Ski resort in Hakuba, Nagano, Japan

Hakuba Happoone Winter Resort (白馬八方尾根スキー場, Hakuba Happōone Sukī-jō) is a ski resort located on Mount Karamatsu in Hakuba, Japan. For the 1998 Winter Olympics in Nagano, it hosted the alpine skiing downhill, super giant slalom, and combined slalom events.

Happoone receives an average snowfall of 11 metres per season. Happoone is higher than all other ski resorts resulting in quality snow but leaves you exposed to the climate and weather conditions.

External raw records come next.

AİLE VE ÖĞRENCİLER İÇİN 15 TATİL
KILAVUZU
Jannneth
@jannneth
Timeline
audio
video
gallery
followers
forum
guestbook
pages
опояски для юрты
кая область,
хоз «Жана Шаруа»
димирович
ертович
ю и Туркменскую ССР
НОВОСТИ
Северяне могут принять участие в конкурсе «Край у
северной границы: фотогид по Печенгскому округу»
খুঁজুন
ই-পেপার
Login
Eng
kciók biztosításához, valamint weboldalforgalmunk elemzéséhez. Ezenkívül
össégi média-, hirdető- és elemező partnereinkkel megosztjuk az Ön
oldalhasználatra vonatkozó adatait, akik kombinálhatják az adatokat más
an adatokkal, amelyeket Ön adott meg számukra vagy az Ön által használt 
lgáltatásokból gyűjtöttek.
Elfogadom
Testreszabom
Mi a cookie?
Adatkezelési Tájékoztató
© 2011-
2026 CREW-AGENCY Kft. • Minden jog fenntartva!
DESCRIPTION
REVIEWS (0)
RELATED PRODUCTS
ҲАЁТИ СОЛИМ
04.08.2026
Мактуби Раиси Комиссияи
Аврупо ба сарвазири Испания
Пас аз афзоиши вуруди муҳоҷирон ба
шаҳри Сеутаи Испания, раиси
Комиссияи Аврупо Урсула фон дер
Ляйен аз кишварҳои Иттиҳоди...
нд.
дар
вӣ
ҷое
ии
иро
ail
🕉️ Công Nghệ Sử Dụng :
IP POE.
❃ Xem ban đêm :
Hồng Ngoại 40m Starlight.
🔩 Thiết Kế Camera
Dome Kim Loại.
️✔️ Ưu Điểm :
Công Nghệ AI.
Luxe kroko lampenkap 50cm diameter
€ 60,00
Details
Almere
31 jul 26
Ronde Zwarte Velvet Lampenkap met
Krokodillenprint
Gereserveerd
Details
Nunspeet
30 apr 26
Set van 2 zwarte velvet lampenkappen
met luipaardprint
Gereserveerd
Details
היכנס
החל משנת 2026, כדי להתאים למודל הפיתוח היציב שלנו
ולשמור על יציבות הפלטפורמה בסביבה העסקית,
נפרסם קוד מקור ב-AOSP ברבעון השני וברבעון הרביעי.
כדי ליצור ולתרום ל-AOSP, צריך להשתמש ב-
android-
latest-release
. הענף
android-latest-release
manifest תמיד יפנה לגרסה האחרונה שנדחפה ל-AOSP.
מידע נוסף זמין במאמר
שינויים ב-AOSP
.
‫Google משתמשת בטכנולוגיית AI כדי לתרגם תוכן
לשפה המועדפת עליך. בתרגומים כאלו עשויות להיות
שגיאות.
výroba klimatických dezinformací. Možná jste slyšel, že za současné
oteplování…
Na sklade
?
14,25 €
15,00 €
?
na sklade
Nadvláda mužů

The resort was constructed in 1958. In the lead-up to the 1998 Games, a test event was held in February 1996 that led to complaints by skiers to the International Ski Federation (FIS) that the 1680 m course for men's downhill was too short. This led to a controversy between the Nagano Organizing Committee (NAOC) and the FIS over lengthening the course by 120 m or 15 seconds at most. NAOC refused on its promise of environmental stewardship despite the fact that FIS pointed out that 600,000 recreational skiers a year competed in that special zone and asked why elite skiers could not compete in the same area. In November 1997, the issue was resolved between the FIS and NAOC by adding an extra 85 m to the run. This was in follow-up to the FIS threatening not to run the event for the Games if the course length issue was not resolved. Course designer Bernhard Russi of Switzerland, the 1972 Winter Olympic champion in the alpine skiing downhill event, agreed to this.